Sexually transmitted infections (STIs), once called venereal diseases, are among the most common infections in the United States today. More than 20 STIs have now been identified, and the Centers for Disease Control and Prevention estimate they affect more than 19 million men and women in this country each year. The annual medical costs of STIs in the United States are estimated to be up to $14 billion.
Understanding the basic facts about STIs—the ways in which they are spread, their common symptoms, and how they can be treated—is the first step toward preventing them. Researchers supported by the National Institute of Allergy and Infectious Diseases are looking for better methods to diagnose, treat, and prevent STIs, including supporting research on vaccines and topical microbicides.
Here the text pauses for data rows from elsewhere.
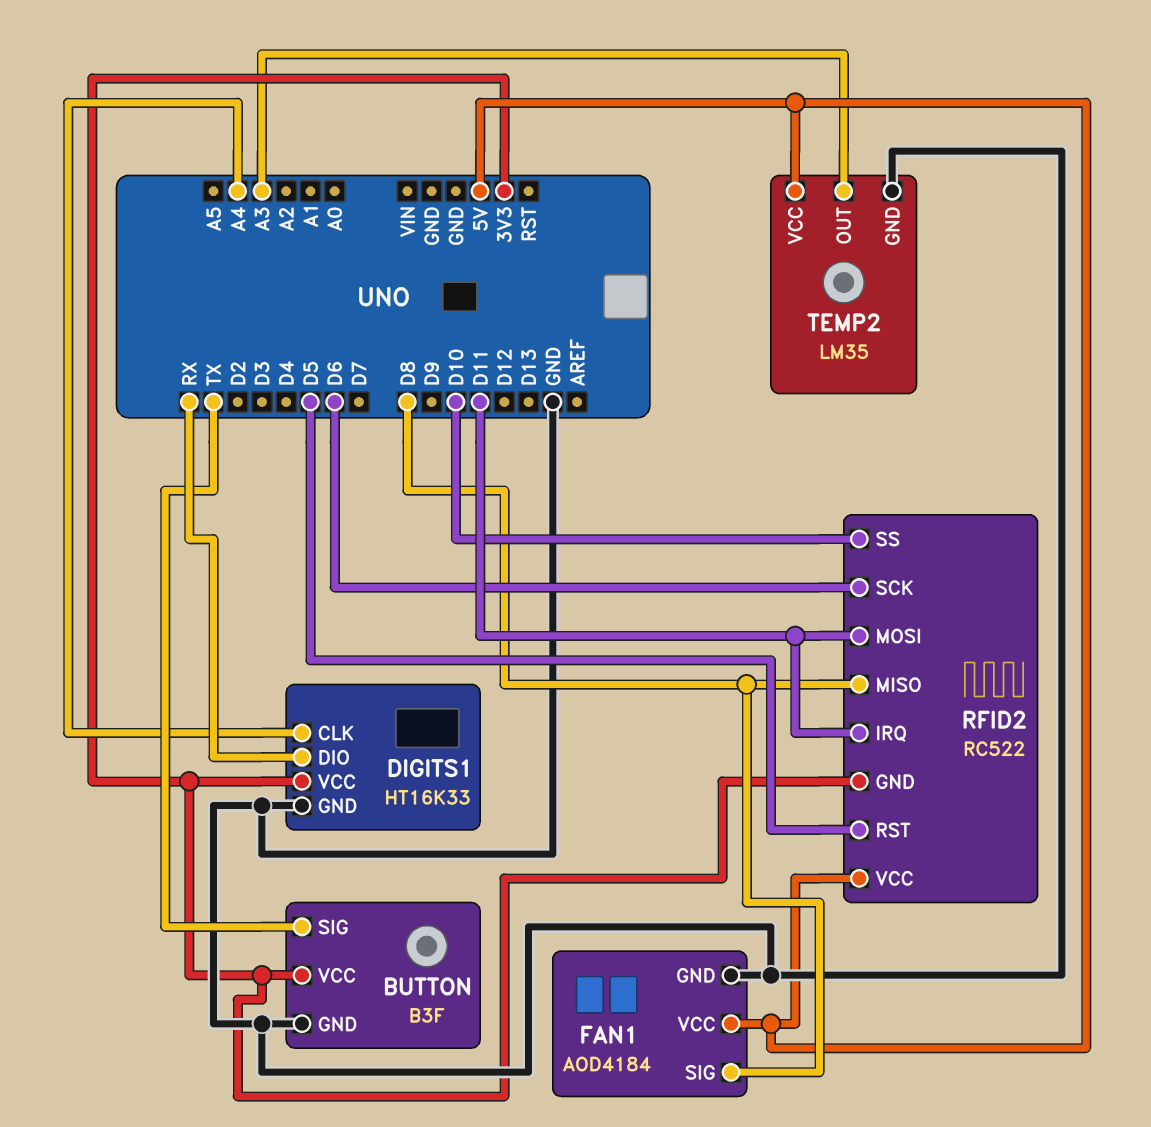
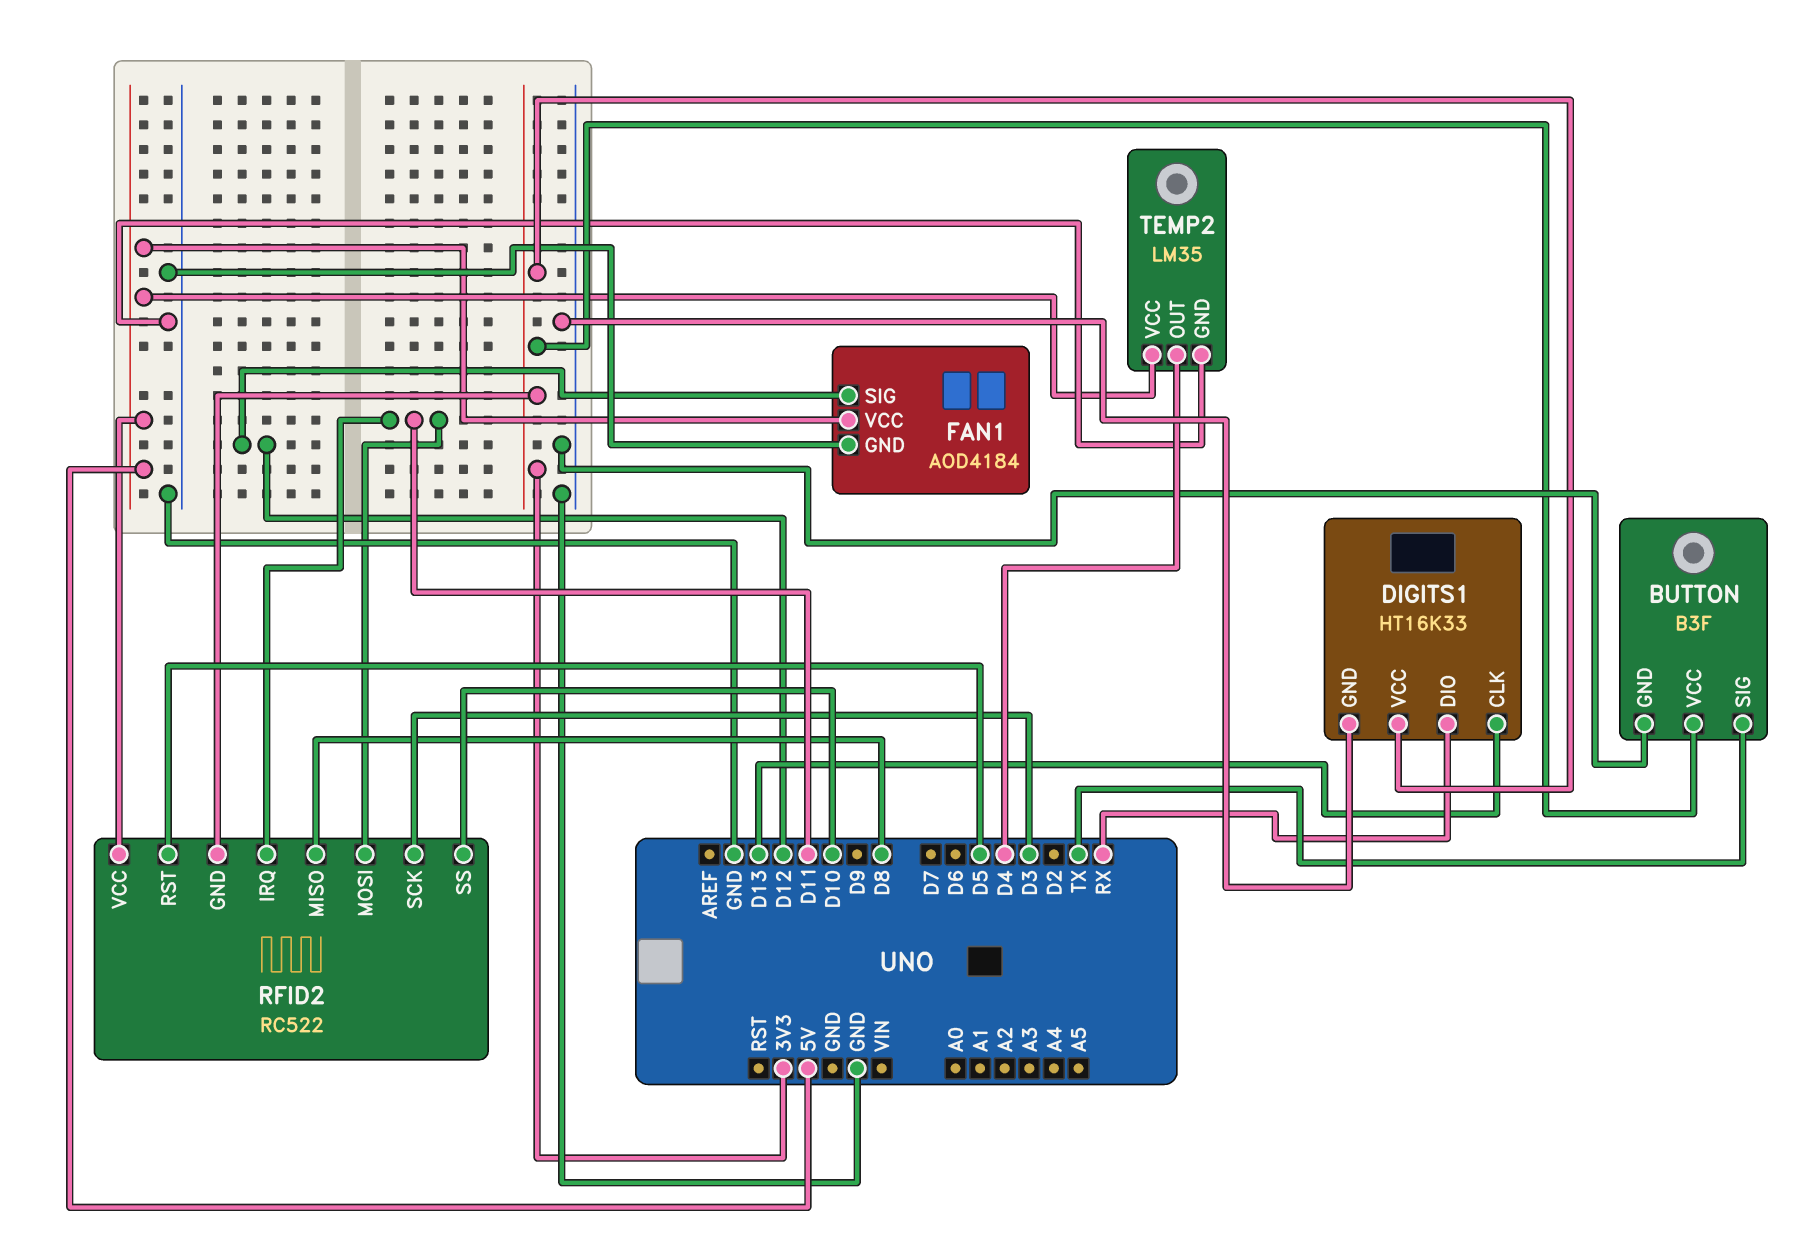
DIGITS1 pin CLK: A4 -> D13
FAN1 pin SIG: D8 -> D12
RFID2 pin SCK: D6 -> D3
TEMP2 pin OUT: A3 -> D4

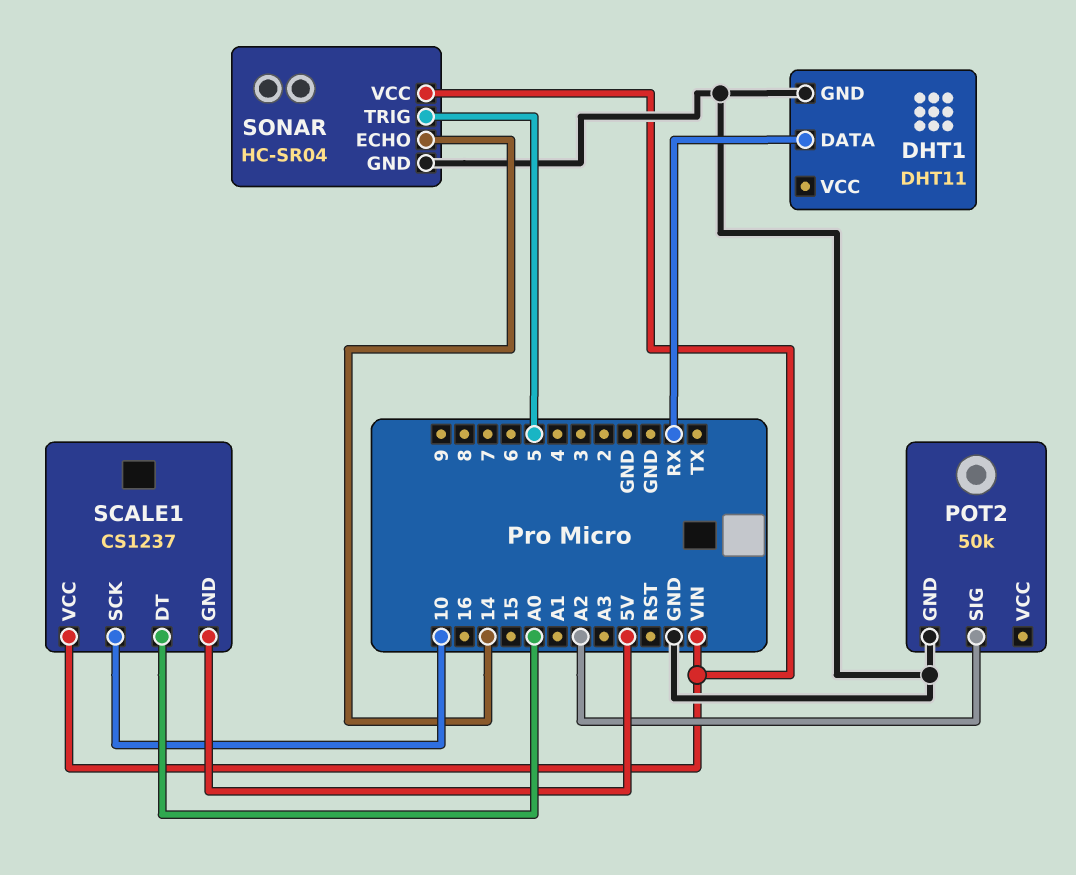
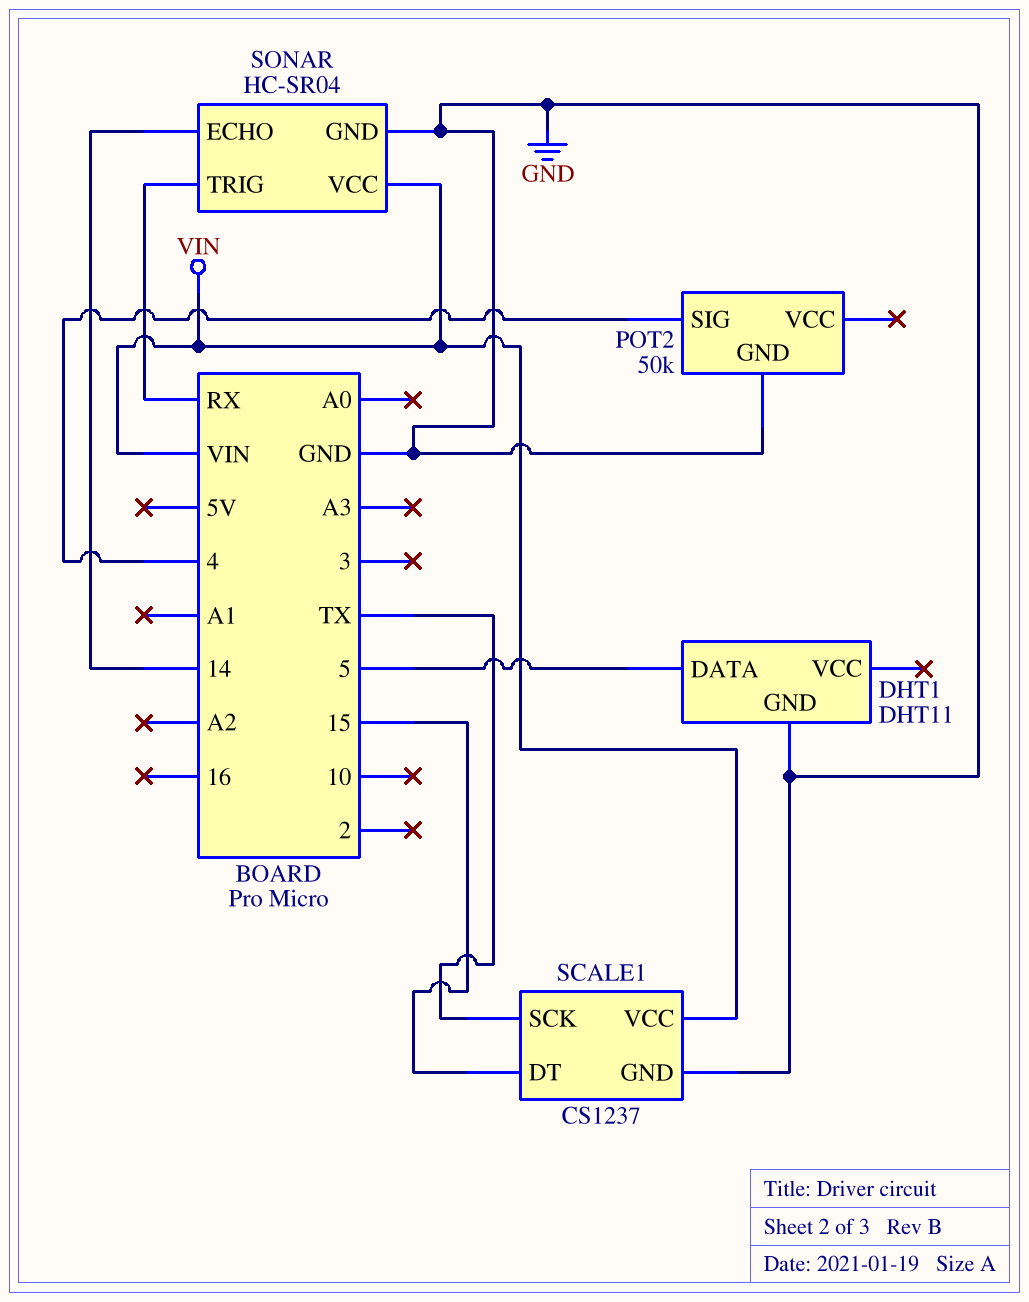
DHT1 pin DATA: RX -> 5
POT2 pin SIG: A2 -> 4
SCALE1 pin DT: A0 -> 15
SCALE1 pin GND: 5V -> GND
SCALE1 pin SCK: 10 -> TX
SONAR pin TRIG: 5 -> RX

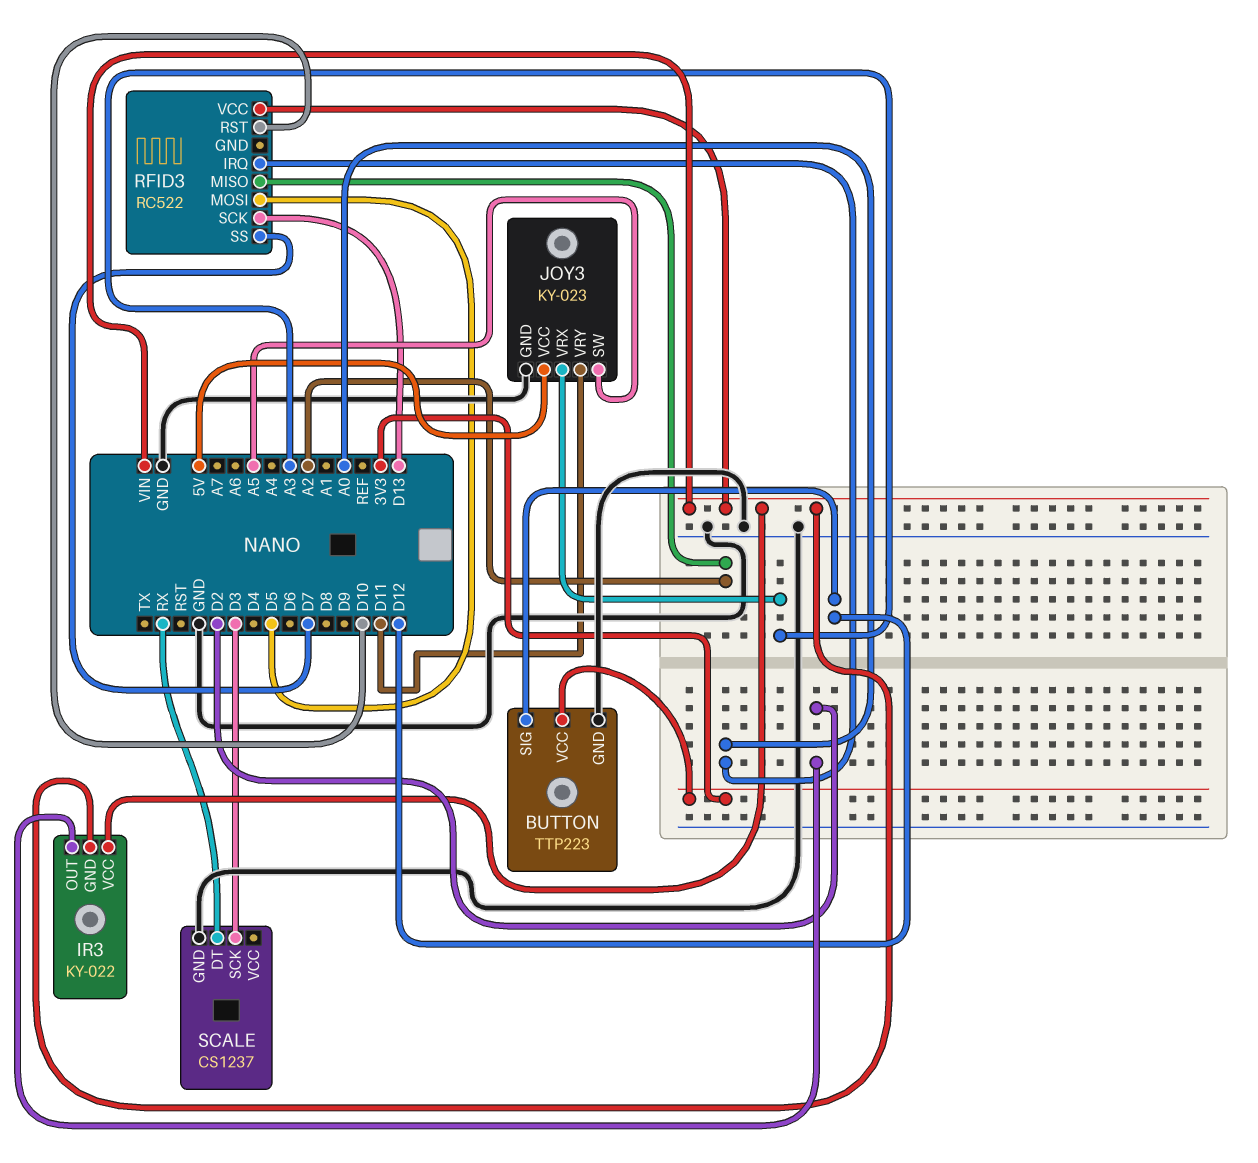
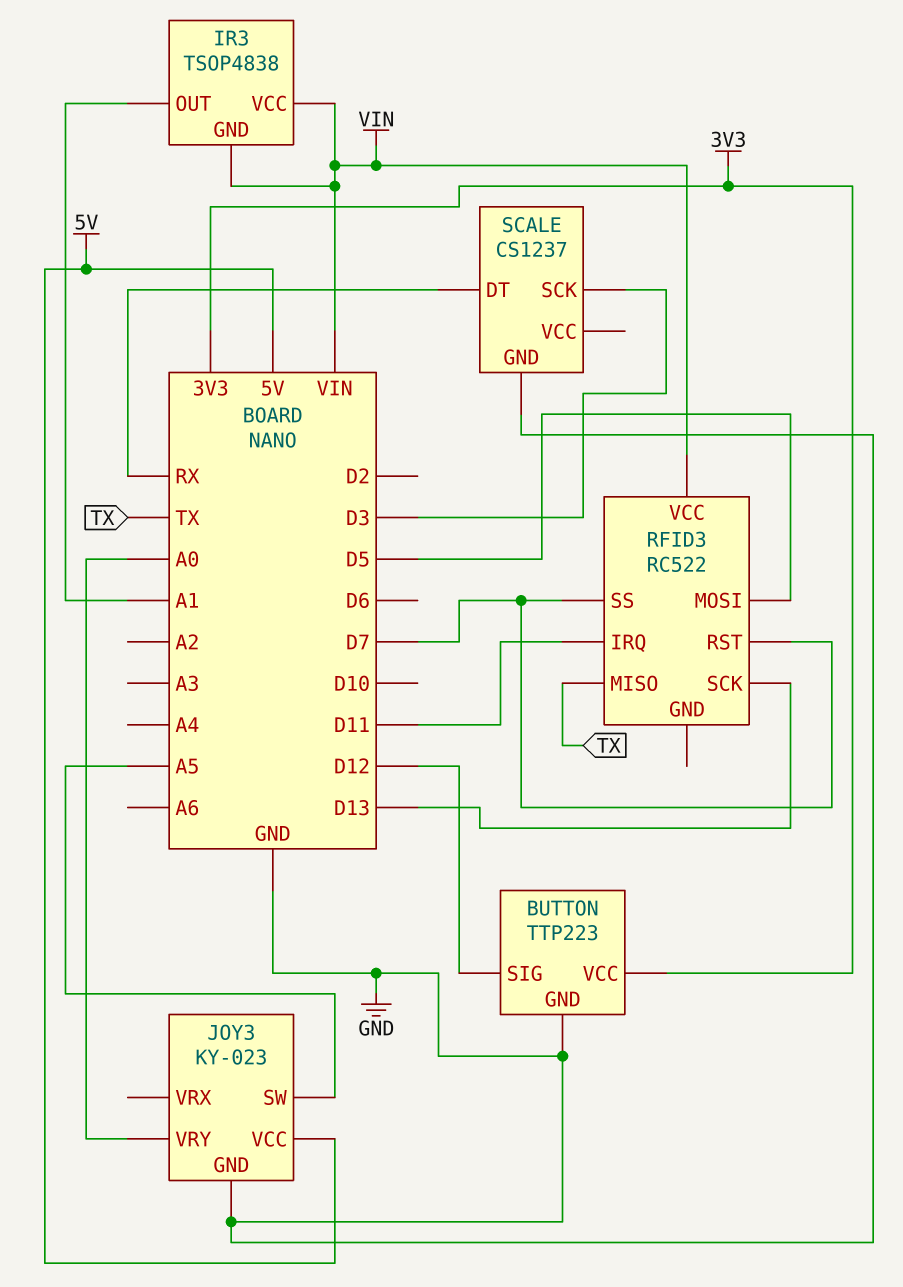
IR3: KY-022 -> TSOP4838
IR3 pin OUT: D2 -> A1
JOY3 pin VRX: A3 -> none
JOY3 pin VRY: D11 -> A0
RFID3 pin IRQ: A0 -> D11
RFID3 pin MISO: A2 -> TX
RFID3 pin RST: D10 -> D7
These are some key points about STIs in the United States.
STIs affect men and women of all backgrounds and economic levels. They are most prevalent among teenagers and young adults. Nearly half of all STIs occur in young people 15 to 24 years old. Some STIs disproportionately affect certain minority populations, such as gonorrhea that affects African Americans 18 times more than it does whites.
Most of the time, STIs cause no symptoms, particularly in women. When and if symptoms develop, they may be confused with those of other diseases not transmitted through sexual contact. Even when an STI causes no symptoms, however, a person who is infected may be able to pass the disease on to a sex partner. That is why many healthcare providers recommend periodic testing or screening for people who have more than one sex partner.
Health problems caused by STIs tend to be more severe and more frequent for women than for men.
Some STIs can spread into the womb (uterus) and fallopian tubes to cause pelvic inflammatory disease, which in turn is a major cause of both infertility and tubal (ectopic) pregnancy. Tubal pregnancy can be fatal.
STIs in women also may be associated with cervical cancer. One STI, human papillomavirus infection, may cause genital warts and may lead to cervical and other genital cancers.
STIs can be passed from a mother to her baby before, during, or immediately after birth. Some of these infections of the newborn can be cured easily, but others may cause life-long disabilities or death. Examples of these STIs are gonorrhea, chlamydia, herpes simplex, and HIV.
When diagnosed and treated early, many STIs can be treated effectively. Some infections have become resistant to the medicines used to treat them and now require newer types of treatments. Experts believe that having STIs, other than HIV infection, increases one’s risk for becoming infected with HIV.
Everyone who is sexually active should learn more about STIs and then make choices about how to minimize their risk of getting these diseases and spreading them to others. Knowledge of STIs, as well as honesty and openness with sex partners and healthcare providers, can be very important in reducing the incidence and complications of STIs.